Advanced evaluation methods are now in place for the different concepts under study, in particular technical operation, traffic, user acceptance as well as impacts on mobility, safety and the environment.
L3Pilot features the first large-scale holistic project on SAE L3 automated driving. The data acquisition is well under way and despite the Covid-19, the expected negative impacts are addressed with manageable delays in piloting.

Consequently, we expect the project providing with new insights and results in several areas such as:

•   Technical functionality of automated driving systems on the SAE L3 level,

•   Automated vehicle-driver interaction,

•   Impacts on safety, efficiency and traffic flow,

•   First data-led guesses on socio-economic impacts,

•   Users’ attitudes and preferences on automated driving both from the test drivers and also globally through extensive surveys,

•   Creation of the main business scenarios for automated driving based on the European experts’ brain storming at dedicated workshops.

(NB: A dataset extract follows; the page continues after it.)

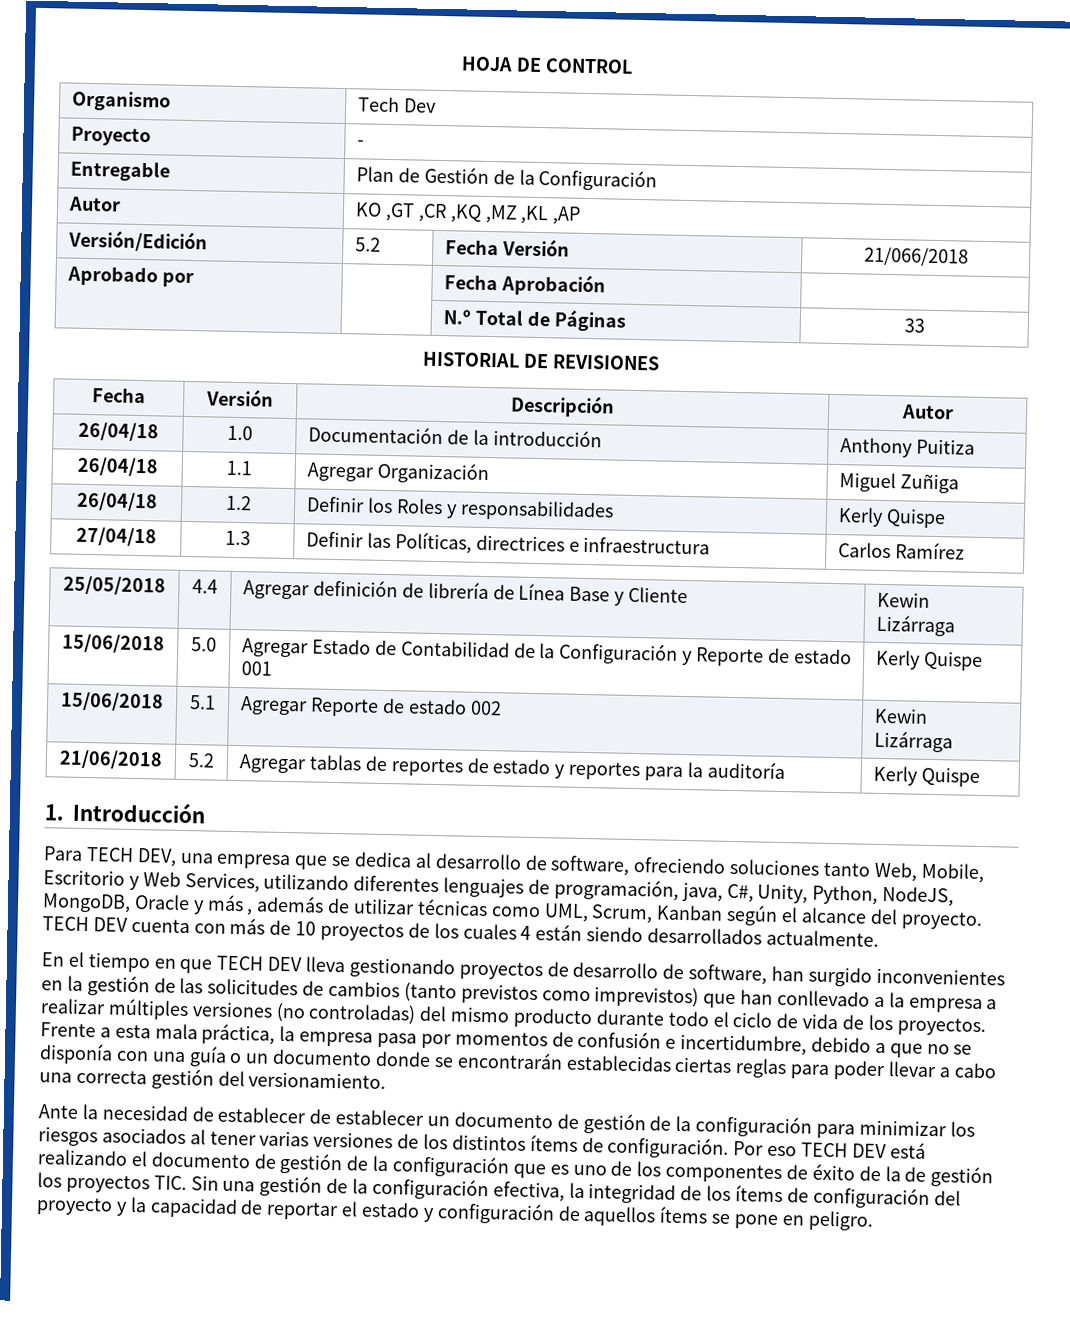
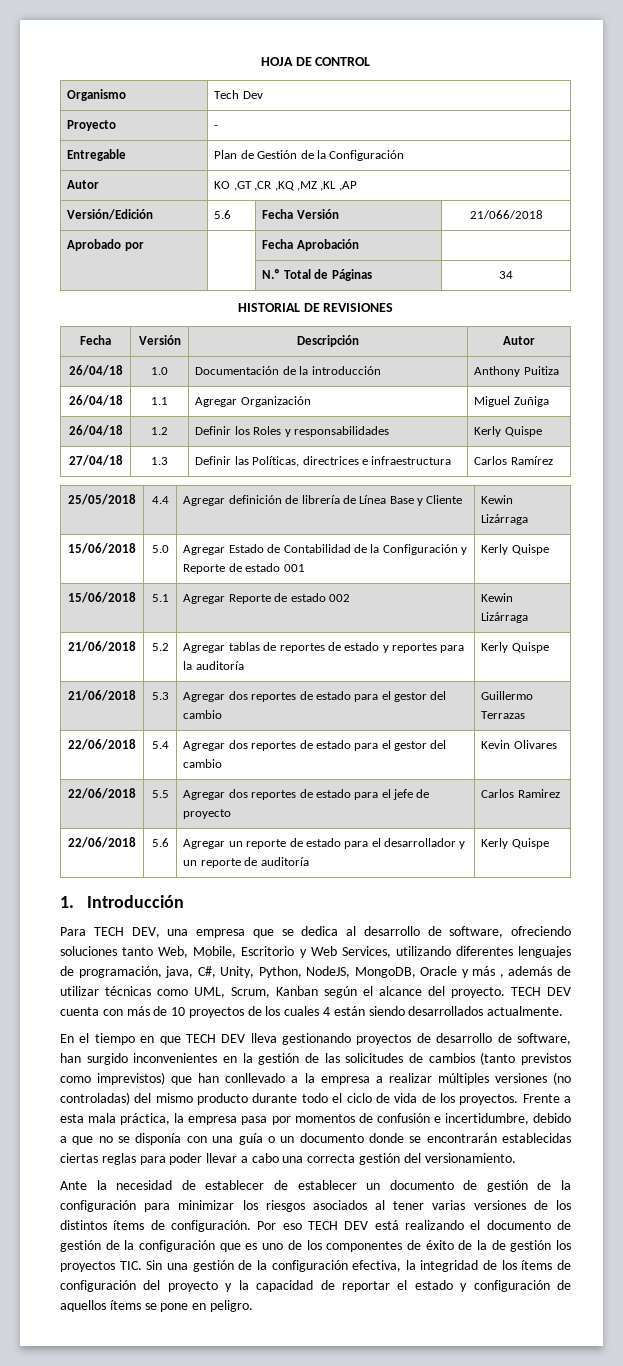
[355,237,382,252] 5.2 -> [214,210,232,219] 5.6
[903,318,925,333] 33 -> [499,271,513,279] 34
(980, 776) none -> [68,690,136,701] [151,692,169,700] [183,691,447,702] [183,710,223,719] [481,691,534,700] [481,711,526,719] [68,739,136,750] [151,741,169,749] [183,740,447,751] [183,759,223,768] [481,740,557,749] [68,788,136,799] [151,790,169,798] [183,789,430,800] [183,809,232,819] [481,789,560,798] [68,837,136,848] [151,838,169,847] [183,838,466,849] [183,857,309,868] [481,838,549,849] // 21/06/2018 | 5.3 | Agregar dos reportes de estado para el gestor del cambio | Guillermo Terrazas // 22/06/2018 | 5.4 | Agregar dos reportes de estado para el gestor del cambio | Kevin Olivares // 22/06/2018 | 5.5 | Agregar dos reportes de estado para el jefe de proyecto | Carlos Ramirez // 22/06/2018 | 5.6 | Agregar un reporte de estado para el desarrollador y un reporte de auditoría | Kerly Quispe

Furthermore, the on-going work on a Code of Practise will provide the automated driving community with tools and methods for developing automated systems. Methodology-wise, L3Pilot offers a tool-kit to prepare future road tests without starting from a clean sheet of paper and thus saving time and money in executing road tests. This includes also data management tools and procedures also taking into account the proprietary needs of vehicles owners and releasing public data for wider scientific use.